インクによる種類分け

ボールペンの種類を理解するのに、最も重要なのはインクの成分の違いを把握することだと言えます。

大まかに分けて、まずは二つのカテゴリーがあります。

1 油性と水性
インクは、色素や添加剤を溶剤に溶かし込んで生成するものです。
溶剤が「有機溶剤」か「水」か、という違いで、それぞれのタイプを「油性インク」と「水性インク」というカテゴリーに区別します。

2 染料と顔料
インクの色彩を生み出すのが「染料」「顔料」という原料の違いです。
着色剤という点で同じものですが、溶剤(有機溶剤or水)に解けるか解けないか、という性質において異なっています。

溶剤に溶けるものが染料、溶けないものが顔料とされています。

これは溶剤の種類が油性か水性かに関わらず定められるカテゴリーですので
溶剤が有機溶剤で着色料が染料
溶剤が有機溶剤で着色料が顔料
溶剤が水で着色料が染料
溶剤が水で着色料が顔料
という四つの種類分けができることになります。
  
ここで疑問を抱く人もいると思います。
「着色料が溶剤に溶けていない、ってどういう意味? 顔料ってちゃんとインクとして機能するの?」

印刷インクでは顔料の方が多数派であり、ちゃんと製品として流通しているのだから大丈夫です。
……というだけでは不十分ですので、少しだけ顔料のメカニズムを見てみましょう。

溶剤に染料が溶けでることを「溶解」と呼びます。これは分子一つ一つが独立して溶剤のうちに溶けでることを意味します。
対して顔料が溶剤と混ざるメカニズムは、「分散」と呼ばれます。
この言葉の違いでも、「溶ける」染料と「分散する」顔料という大まかな違いがイメージできると思います。

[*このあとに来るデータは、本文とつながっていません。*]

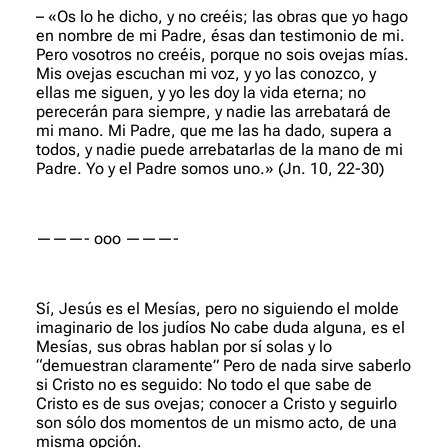
– «Os lo he dicho, y no creéis; las obras que yo hago
en nombre de mi Padre, ésas dan testimonio de mi.
Pero vosotros no creéis, porque no sois ovejas mías.
Mis ovejas escuchan mi voz, y yo las conozco, y
ellas me siguen, y yo les doy la vida eterna; no
perecerán para siempre, y nadie las arrebatará de
mi mano. Mi Padre, que me las ha dado, supera a
todos, y nadie puede arrebatarlas de la mano de mi
Padre. Yo y el Padre somos uno.»
(Jn. 10, 22-30)
———- ooo ———-
Sí, Jesús es el Mesías, pero no siguiendo el molde
imaginario de los judíos No cabe duda alguna, es el
Mesías, sus obras hablan por sí solas y lo
“demuestran claramente” Pero de nada sirve saberlo
si Cristo no es seguido: No todo el que sabe de
Cristo es de sus ovejas; conocer a Cristo y seguirlo
son sólo dos momentos de un mismo acto, de una
misma opción.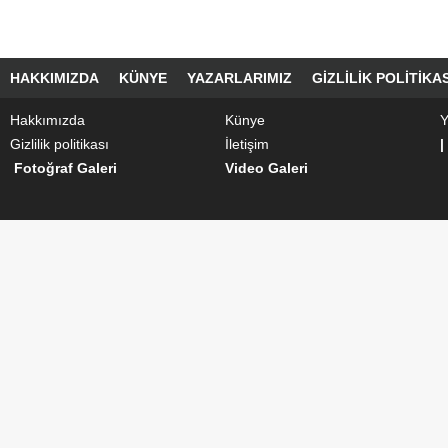
HAKKIMIZDA
KÜNYE
YAZARLARIMIZ
GIZLILIK POLITIKAS
Hakkımızda
Künye
Y
Gizlilik politikası
İletişim
|
Fotoğraf Galeri
Video Galeri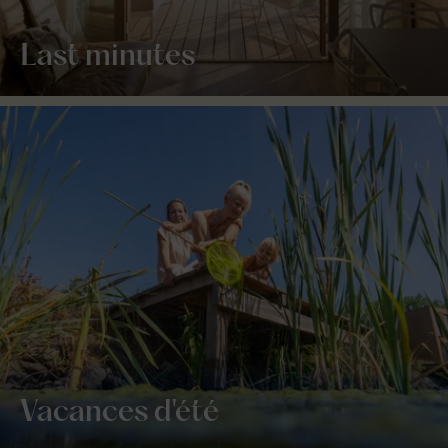
Last minutes
Vacances d'été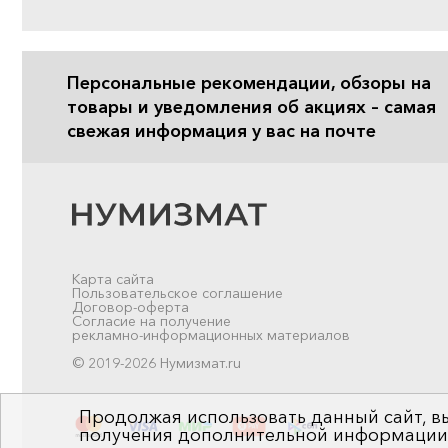
Персональные рекомендации, обзоры на
товары и уведомления об акциях – самая
свежая информация у вас на почте
Карта сайта
Пользовательское соглашение
Договор-оферта
Согласие на получение
рекламно-информационных материалов
© 2019-2026 Нумизмат.ru
Продолжая использовать данный сайт, вы
получения дополнительной информации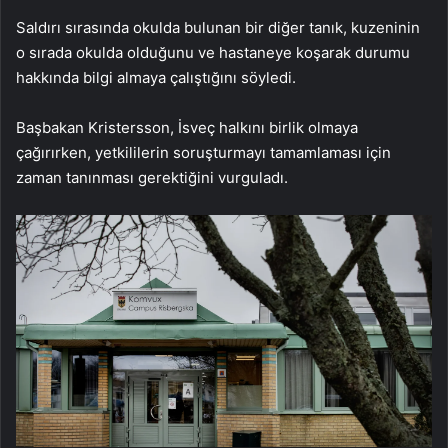
Saldırı sırasında okulda bulunan bir diğer tanık, kuzeninin
o sırada okulda olduğunu ve hastaneye koşarak durumu
hakkında bilgi almaya çalıştığını söyledi.
Başbakan Kristersson, İsveç halkını birlik olmaya
çağırırken, yetkililerin soruşturmayı tamamlaması için
zaman tanınması gerektiğini vurguladı.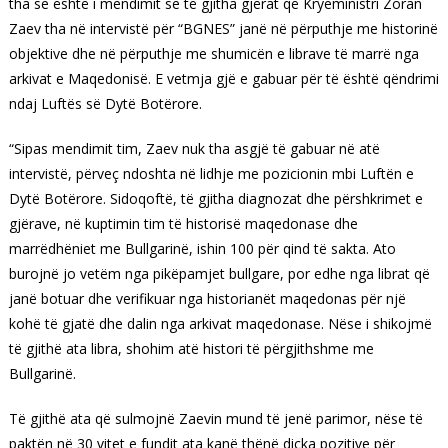
tha se është i mendimit se të gjitha gjërat që Kryeministri Zoran
Zaev tha në intervistë për “BGNES” janë në përputhje me historinë
objektive dhe në përputhje me shumicën e librave të marrë nga
arkivat e Maqedonisë. E vetmja gjë e gabuar për të është qëndrimi
ndaj Luftës së Dytë Botërore.
“Sipas mendimit tim, Zaev nuk tha asgjë të gabuar në atë
intervistë, përveç ndoshta në lidhje me pozicionin mbi Luftën e
Dytë Botërore. Sidoqoftë, të gjitha diagnozat dhe përshkrimet e
gjërave, në kuptimin tim të historisë maqedonase dhe
marrëdhëniet me Bullgarinë, ishin 100 për qind të sakta. Ato
burojnë jo vetëm nga pikëpamjet bullgare, por edhe nga librat që
janë botuar dhe verifikuar nga historianët maqedonas për një
kohë të gjatë dhe dalin nga arkivat maqedonase. Nëse i shikojmë
të gjithë ata libra, shohim atë histori të përgjithshme me
Bullgarinë.
Të gjithë ata që sulmojnë Zaevin mund të jenë parimor, nëse të
paktën në 30 vitet e fundit ata kanë thënë diçka pozitive për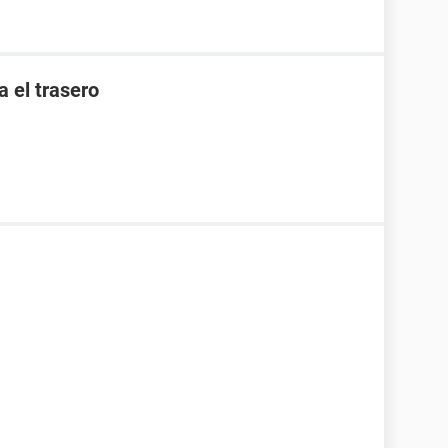
a el trasero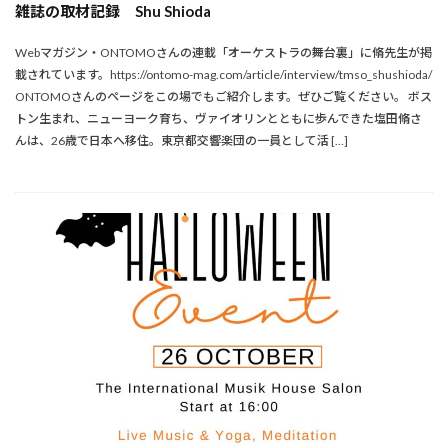
雑誌の取材記録 Shu Shioda
Webマガジン・ONTOMOさんの連載「オーケストラの舞台裏」に脩先生が掲
載されています。https://ontomo-mag.com/article/interview/tmso_shushioda/
ONTOMOさんのページをこの場でもご紹介します。ぜひご覧ください。 ボス
トン生まれ、ニューヨーク育ち、ヴァイオリンとともに歩んできた塩田脩さ
んは、26歳で日本へ移住。東京都交響楽団の一員として活 […]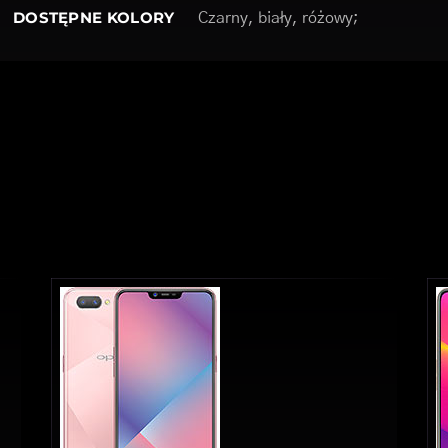
DOSTĘPNE KOLORY
Czarny, biały, różowy;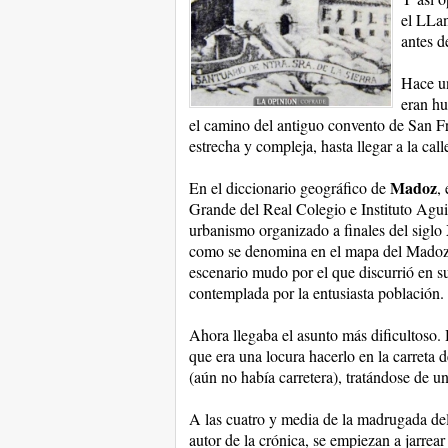
el LLan
antes de
Hace un
eran hu
el camino del antiguo convento de San Fr
estrecha y compleja, hasta llegar a la call
Madoz
En el diccionario geográfico de
,
Grande del Real Colegio e Instituto Aguil
urbanismo organizado a finales del sigl
como se denomina en el mapa del Madoz, e
escenario mudo por el que discurrió en s
contemplada por la entusiasta población.
Ahora llegaba el asunto más dificultoso.
que era una locura hacerlo en la carreta 
(aún no había carretera), tratándose de u
A las cuatro y media de la madrugada del 
autor de la crónica, se empiezan a jarrear 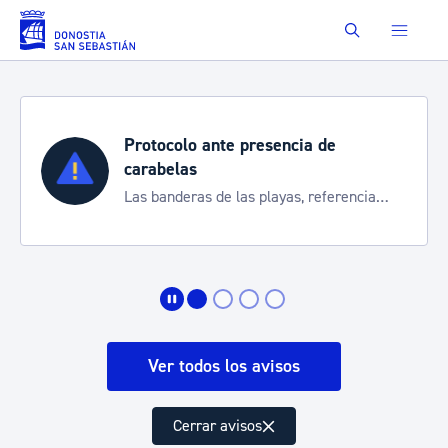
Saltar al contenido principal
Buscar
Protocolo ante presencia de
carabelas
Las banderas de las playas, referencia
para informarte de la situación
Ver todos los avisos
Cerrar avisos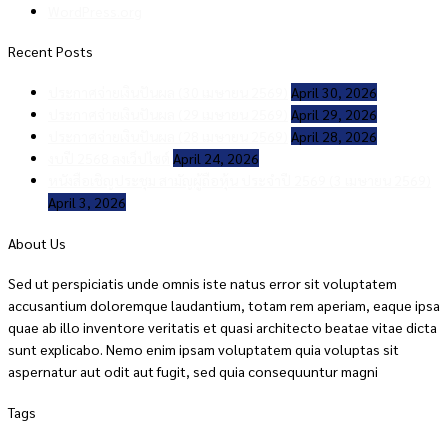
WordPress.org
Recent Posts
ประกาศจ่ายเงินปันผล (30 เมษายน 2569)
April 30, 2026
ประกาศจ่ายเงินปันผล (29 เมษายน 2569)
April 29, 2026
ประกาศจ่ายเงินปันผล (28 เมษายน 2569)
April 28, 2026
งบปี 2568 ลงเว็ปไซต์
April 24, 2026
หนังสือเชิญประชุม สามัญผู้ถือหุ้น ประจำปี 2569 (3 เมษายน 2569)
April 3, 2026
About Us
Sed ut perspiciatis unde omnis iste natus error sit voluptatem
accusantium doloremque laudantium, totam rem aperiam, eaque ipsa
quae ab illo inventore veritatis et quasi architecto beatae vitae dicta
sunt explicabo. Nemo enim ipsam voluptatem quia voluptas sit
aspernatur aut odit aut fugit, sed quia consequuntur magni
Tags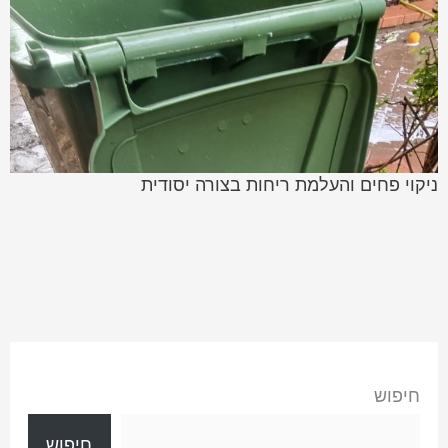
ניקוי פחים והעלמת ריחות בצורה יסודית
חיפוש
חיפוש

顔料は分子ではなく、分子の集合体である「粒子」で構成されているものです。
分子が個別に存在すると、空間に均一的に配置されます。
溶剤に溶けないということは、イコール、粒子状態が保たれている(分子状態に分離しない)ままであるということです。
ですので、分子レベルで活動する顔料に比べると、均一化が難しくなります。
というわけで、凝集してしまっている粒子をバラバラに「分散」させる工程が必要となってくるのです。